Mr. Lander asked whether LICH’s problems were being addressed in the context of its being a community hospital, or if considerations affecting Continuum’s hospitals in Manhattan might be affecting plans for LICH. Mr. Brezenoff said that decisions affecting LICH were ultimately made by its Board of Trustees, which had made the initial decision to have LICH affiliate with Continuum eleven years ago. That Board is now comprised of the same members, described by Mr. Brezenoff as highly dedicated and qualified people, as the Board of Continuum and those of its other member hospitals. Mr. Brezenoff vehemently denied that LICH was in any way subsidizing its affiliate hospitals, all of which are located in Manhattan. Indeed, he said, there is a benefit to LICH from its affiliation with Continuum which he quantified as about $10 million per year.

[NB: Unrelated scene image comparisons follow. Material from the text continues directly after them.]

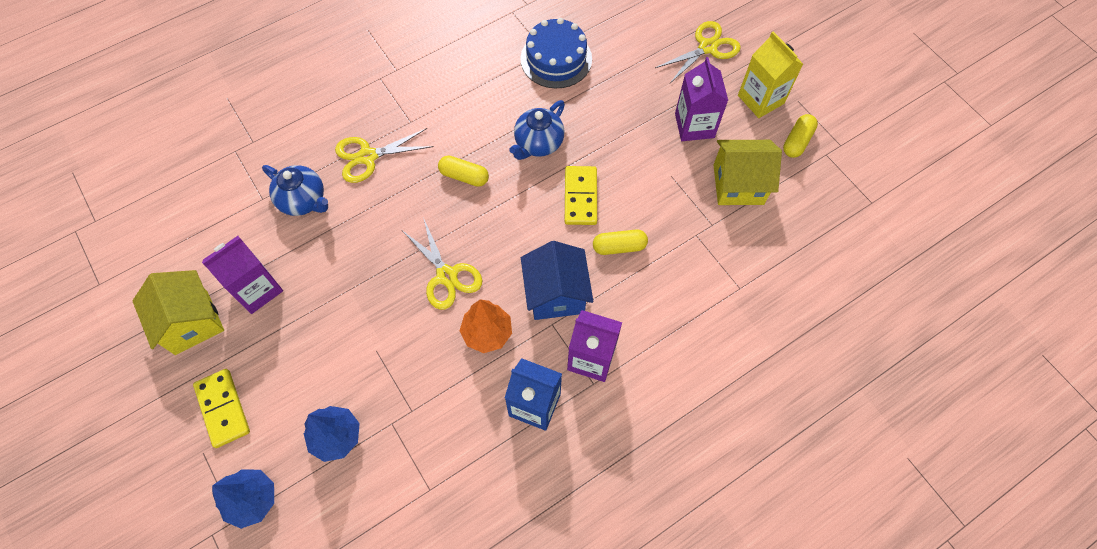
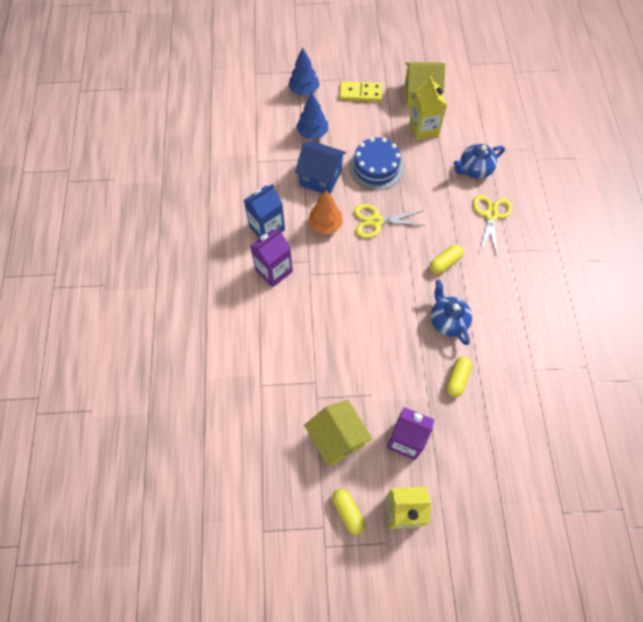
camera: 120 degrees right, 0 degrees up
purple carton [202,236,283,314] -> yellow carton [410,76,447,140]
blue cake [520,18,592,89] -> blue cake moved to [349,137,403,190]
blue house [521,241,593,320] -> blue house moved to [295,141,346,194]
yellow domino [565,166,597,225] -> none
yellow capsule [593,230,648,255] -> yellow capsule moved to [446,356,472,397]
yellow scissors [655,21,741,83] -> none
yellow house [714,140,782,205] -> yellow house turned 60 degrees counterclockwise [304,400,372,466]

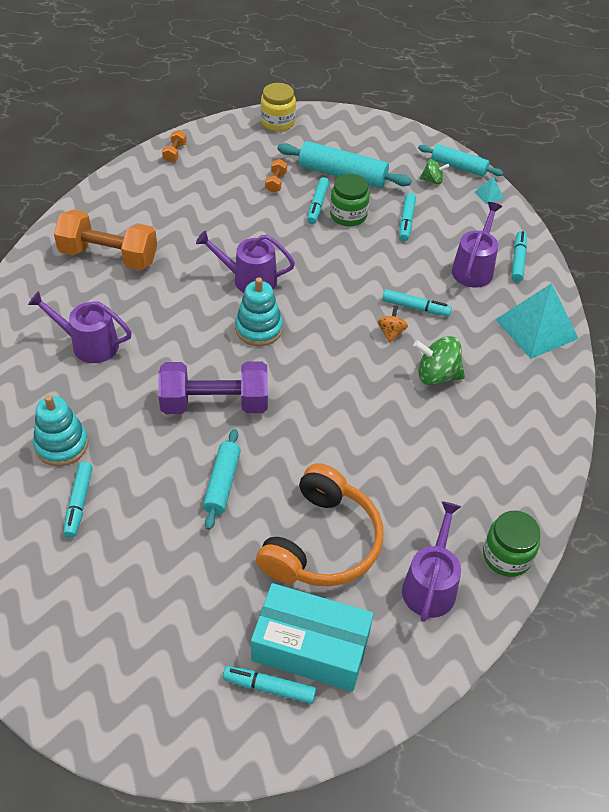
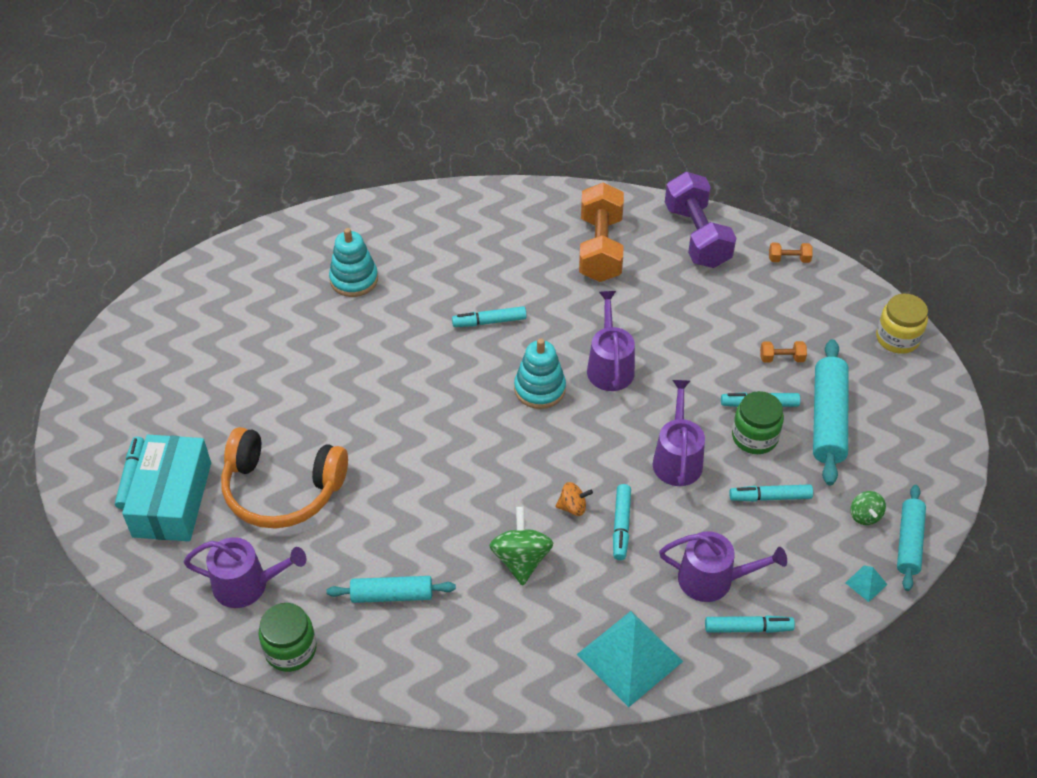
camera: 80 degrees right, 0 degrees up
purple watering can [28,291,132,363] -> purple watering can moved to [653,380,705,486]
turquoise marker [63,462,92,538] -> turquoise marker moved to [452,306,527,327]
purple dumbbell [158,361,268,414] -> purple dumbbell moved to [665,172,736,268]
turquoise rolling pin [203,429,241,530] -> turquoise rolling pin moved to [326,576,456,603]

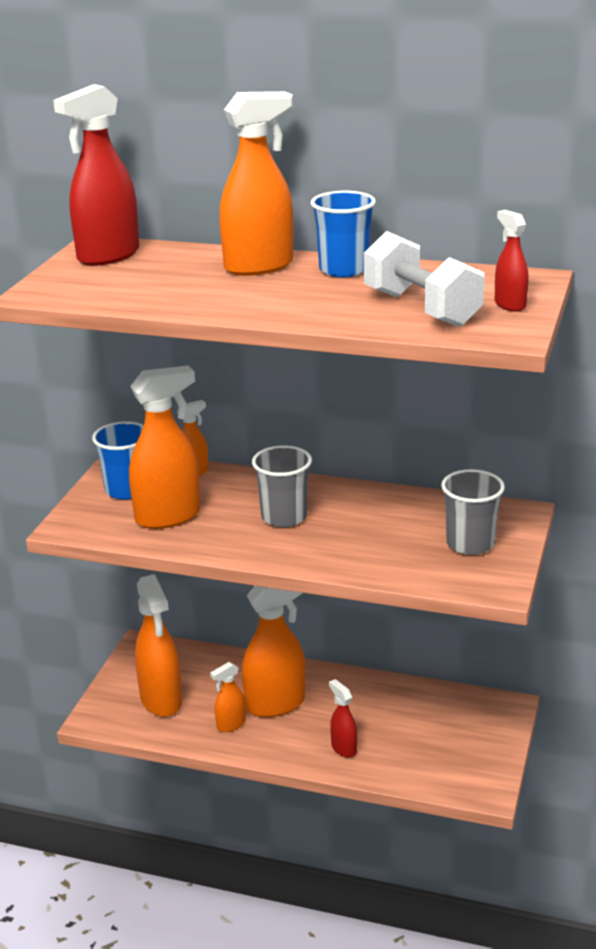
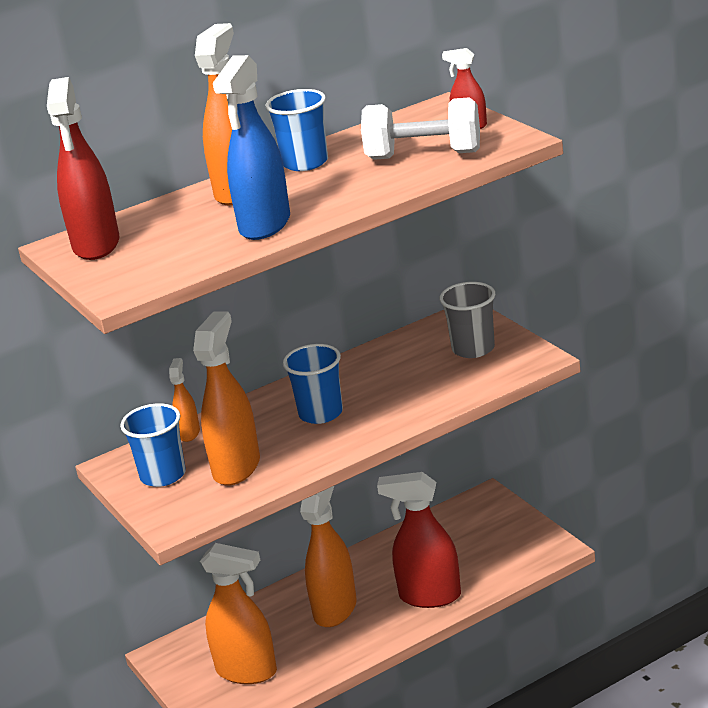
camera: 45 degrees left, 0 degrees up
orange spray bottle [210,662,246,732] -> none
grey cup [252,445,312,527] -> blue cup [283,344,343,424]
red spray bottle [329,679,357,758] -> red spray bottle [377,472,461,608], size x1.97
none -> blue spray bottle [213,55,290,240]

Several members of the audience, including Councilman de Blasio and Mr. Squadron, asked how the community could become more involved and could help solve LICH’s crisis. Mr. Stanzione said LICH was collaborating with a number of community organizations, such as nursing homes and federally qualified health centers, concerning provision of emergency services. Mr. Brezenoff said he was very comfortable working with community boards and welcomed their input, but that the crisis was severe and quick action was imperative. Mr. Bashner asked if LICH was contemplating a bankruptcy filing; Mr. Brezenoff said it was not.
Paul Nelson, from Assemblywoman Millman’s office, asked how the State Legislature could help. Mr. Brezenoff said that if the Department of Health were to deny LICH’s application to close obstetrics, he would “be banging on your door” to seek a legislative solution. Dorothy Siegel, a community activist living in Cobble Hill, said that the solution for LICH should be the same as it was for the Cobble Hill Nursing Home some years ago: turn it over to the community to own and manage. “Give us your debt,” she said, noting that community management had succeed in turning around the Nursing Home when it was in financial straits, and in maintaining it as a first-class facility.
Notably absent from those making statements or asking questions at the meeting was any representative of the LICH physician staff.. However, there is strong and organized staff opposition to Continuum’s plan and, during the meeting, cards were circulated in the audience giving the web address of the medical staff’s site. The staff has retained the prestigious law firm Arnold & Porter to assist it in drafting an alternative plan that, it claims, can allow LICH to survive without terminating obstetrics or any other practice area. The plan is available in pdf format through a link on the medical staff site. It stresses rebuilding sources of patient intake, such as community clinics, while reducing losses by more aggressively pursuing overdue receivables, minimizing overhead costs, and renegotiating arrangements with insurance carriers.
Asked if he would meet with representatives of the staff concerning this plan, Mr. Brezenoff said “No.”